- About this exercise
Reproduce the source text of the material below character for character, omitting the pictures.

(Plain-text document sources)
Content starts
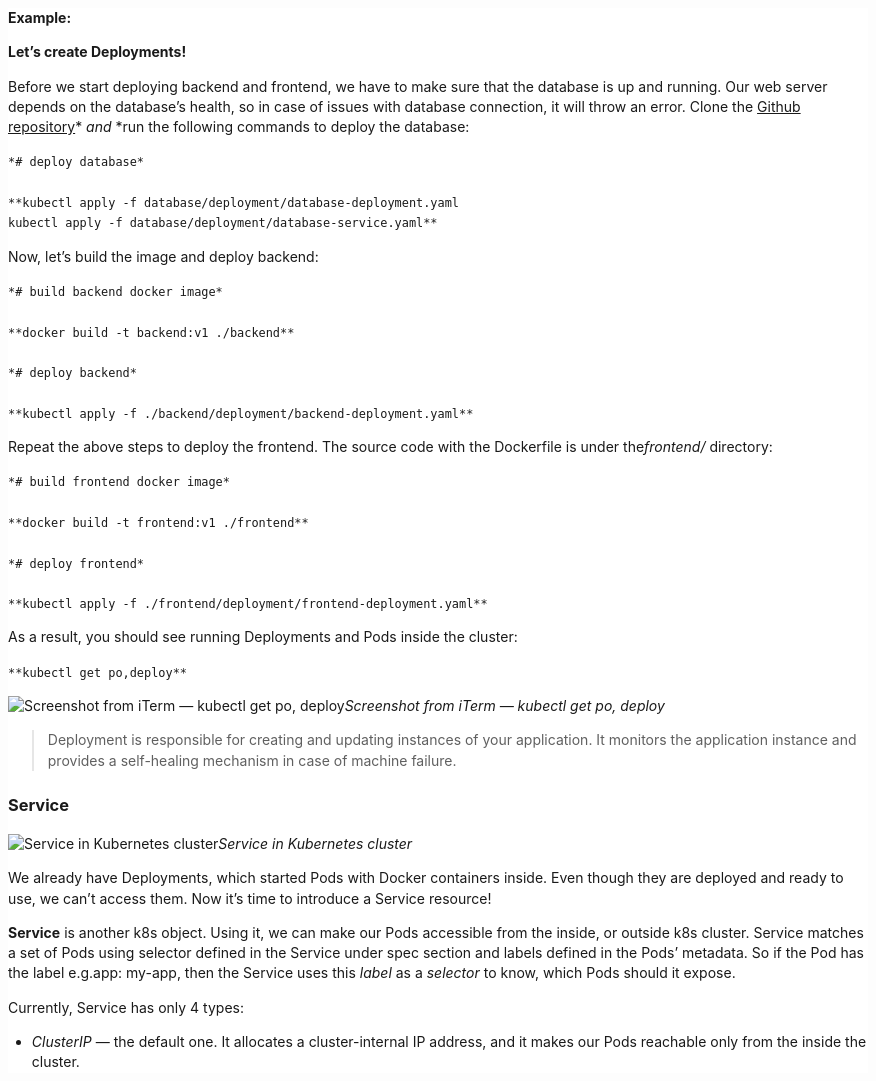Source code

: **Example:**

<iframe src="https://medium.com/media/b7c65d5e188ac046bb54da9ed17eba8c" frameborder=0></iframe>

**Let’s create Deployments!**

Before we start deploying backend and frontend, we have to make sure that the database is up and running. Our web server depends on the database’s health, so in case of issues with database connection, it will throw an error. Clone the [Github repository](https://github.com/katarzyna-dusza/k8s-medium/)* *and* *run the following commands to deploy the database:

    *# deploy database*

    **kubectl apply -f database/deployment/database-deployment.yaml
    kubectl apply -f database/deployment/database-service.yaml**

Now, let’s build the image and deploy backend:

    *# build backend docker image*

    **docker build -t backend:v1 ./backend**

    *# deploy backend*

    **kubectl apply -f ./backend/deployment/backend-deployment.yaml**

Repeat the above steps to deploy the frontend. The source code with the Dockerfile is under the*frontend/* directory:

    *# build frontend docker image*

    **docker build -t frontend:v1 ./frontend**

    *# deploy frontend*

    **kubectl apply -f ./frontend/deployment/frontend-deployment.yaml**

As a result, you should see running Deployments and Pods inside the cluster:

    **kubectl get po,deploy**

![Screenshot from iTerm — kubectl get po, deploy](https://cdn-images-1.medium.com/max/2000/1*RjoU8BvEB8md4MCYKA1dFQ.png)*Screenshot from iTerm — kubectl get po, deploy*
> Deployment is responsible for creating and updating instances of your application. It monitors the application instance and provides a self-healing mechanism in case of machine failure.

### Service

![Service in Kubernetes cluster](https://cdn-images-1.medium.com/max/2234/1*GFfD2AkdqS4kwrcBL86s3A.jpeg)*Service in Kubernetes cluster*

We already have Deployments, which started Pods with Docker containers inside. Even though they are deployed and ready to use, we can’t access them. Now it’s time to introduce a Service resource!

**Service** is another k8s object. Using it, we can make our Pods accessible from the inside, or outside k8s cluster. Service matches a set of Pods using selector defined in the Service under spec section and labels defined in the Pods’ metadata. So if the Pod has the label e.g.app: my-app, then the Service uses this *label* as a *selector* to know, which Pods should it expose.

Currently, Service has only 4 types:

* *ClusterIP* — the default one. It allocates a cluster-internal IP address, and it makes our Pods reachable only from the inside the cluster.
Content ends
- Output of the exercise
Source code

: **Example:**

<iframe src="https://medium.com/media/b7c65d5e188ac046bb54da9ed17eba8c" frameborder=0></iframe>

**Let’s create Deployments!**

Before we start deploying backend and frontend, we have to make sure that the database is up and running. Our web server depends on the database’s health, so in case of issues with database connection, it will throw an error. Clone the [Github repository](https://github.com/katarzyna-dusza/k8s-medium/)* *and* *run the following commands to deploy the database:

    *# deploy database*

    **kubectl apply -f database/deployment/database-deployment.yaml
    kubectl apply -f database/deployment/database-service.yaml**

Now, let’s build the image and deploy backend:

    *# build backend docker image*

    **docker build -t backend:v1 ./backend**

    *# deploy backend*

    **kubectl apply -f ./backend/deployment/backend-deployment.yaml**

Repeat the above steps to deploy the frontend. The source code with the Dockerfile is under the*frontend/* directory:

    *# build frontend docker image*

    **docker build -t frontend:v1 ./frontend**

    *# deploy frontend*

    **kubectl apply -f ./frontend/deployment/frontend-deployment.yaml**

As a result, you should see running Deployments and Pods inside the cluster:

    **kubectl get po,deploy**

![Screenshot from iTerm — kubectl get po, deploy](https://cdn-images-1.medium.com/max/2000/1*RjoU8BvEB8md4MCYKA1dFQ.png)*Screenshot from iTerm — kubectl get po, deploy*
> Deployment is responsible for creating and updating instances of your application. It monitors the application instance and provides a self-healing mechanism in case of machine failure.

### Service

![Service in Kubernetes cluster](https://cdn-images-1.medium.com/max/2234/1*GFfD2AkdqS4kwrcBL86s3A.jpeg)*Service in Kubernetes cluster*

We already have Deployments, which started Pods with Docker containers inside. Even though they are deployed and ready to use, we can’t access them. Now it’s time to introduce a Service resource!

**Service** is another k8s object. Using it, we can make our Pods accessible from the inside, or outside k8s cluster. Service matches a set of Pods using selector defined in the Service under spec section and labels defined in the Pods’ metadata. So if the Pod has the label e.g.app: my-app, then the Service uses this *label* as a *selector* to know, which Pods should it expose.

Currently, Service has only 4 types:

* *ClusterIP* — the default one. It allocates a cluster-internal IP address, and it makes our Pods reachable only from the inside the cluster.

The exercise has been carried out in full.